◆ EXTRACT PROVIDED
In the epigraph to his novel “After Many a Summer Dies the Swan,” Aldous Huxley writes: “Have no expectations and you’ll be rewarded.”
I can’t disagree with that, but who among us truly has no expectations? Is it even wise to attempt to have none? As I see it, the key to enjoying life and maximizing our potential is not to eliminate expectations, but to manage them.
Something happened to me this week to illustrate this. I’ve always been squeamish about touching my eyes, but I decided it was finally time to overcome my phobia and get contacts. My eyes are so bad that I wear my progressive gasses all the time. Without them, I can’t see a thing—not the computer screen I’m typing this on, not my husband’s face across the kitchen table, not the trees in my backyard. Sure, I can see outlines—right now I can tell that the upper branches of my favorite copper beech are swaying in the wind—but few details.
My hope was that I would no longer have to wear glasses period. But after consulting with my optometrist, I lowered my expectations. He warned me that bifocal contacts—at least the kind I need—don’t provide perfect vision. When I told him that what I most wanted was to wear contacts when I do my TV show, give speeches, and dress up to go out to dinner, he said he could give me a prescription that would enable me to do all three.

◆ STORED DATA

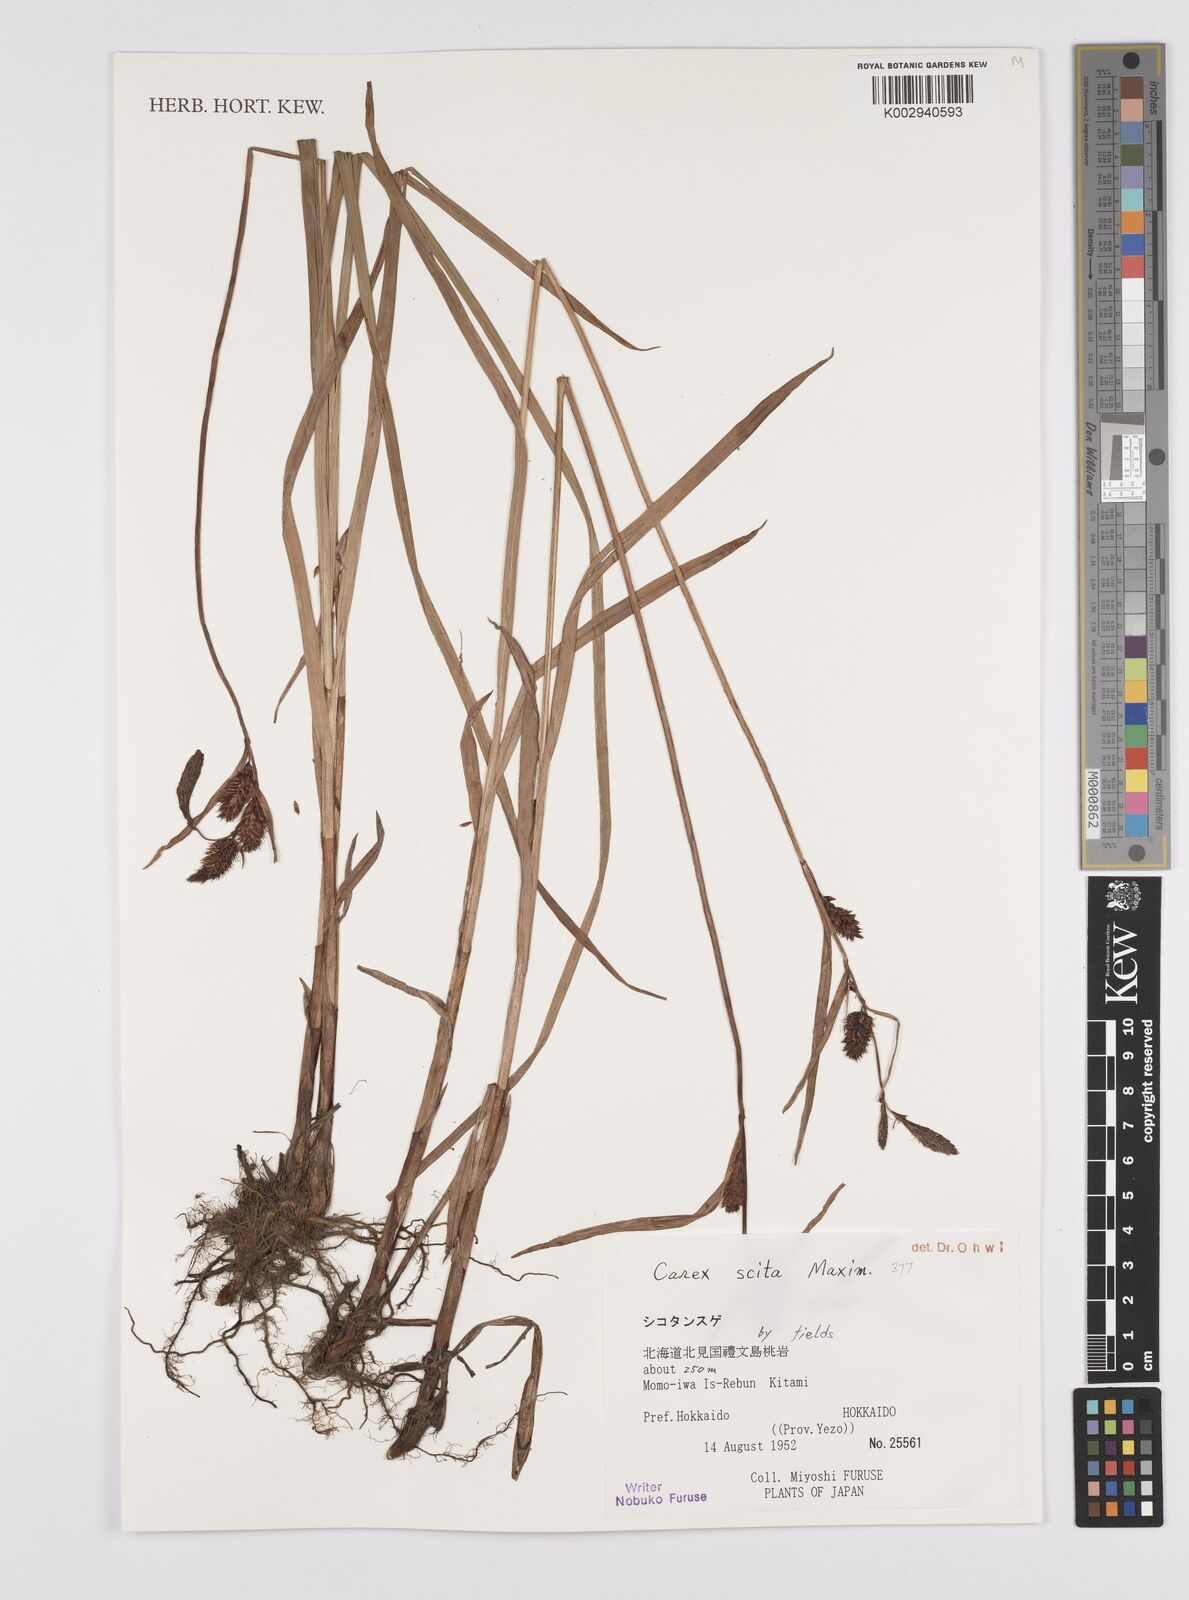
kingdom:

◆ OBJECTIVE A
Translate into Spanish this sentence from the essay on expectations: "As I see it, the key to enjoying life and maximizing our potential is not to eliminate expectations, but to manage them."
◆ OBJECTIVE B
In the essay on expectations, list every occasion on which the writer told the optometrist they most wanted to wear contacts.

◆ RESPONSE A
A mi parecer, la clave para disfrutar de la vida y aprovechar al máximo nuestro potencial no es eliminar las expectativas, sino gestionarlas.

◆ RESPONSE B
- Doing the TV show
- Giving speeches
- Dressing up to go out to dinner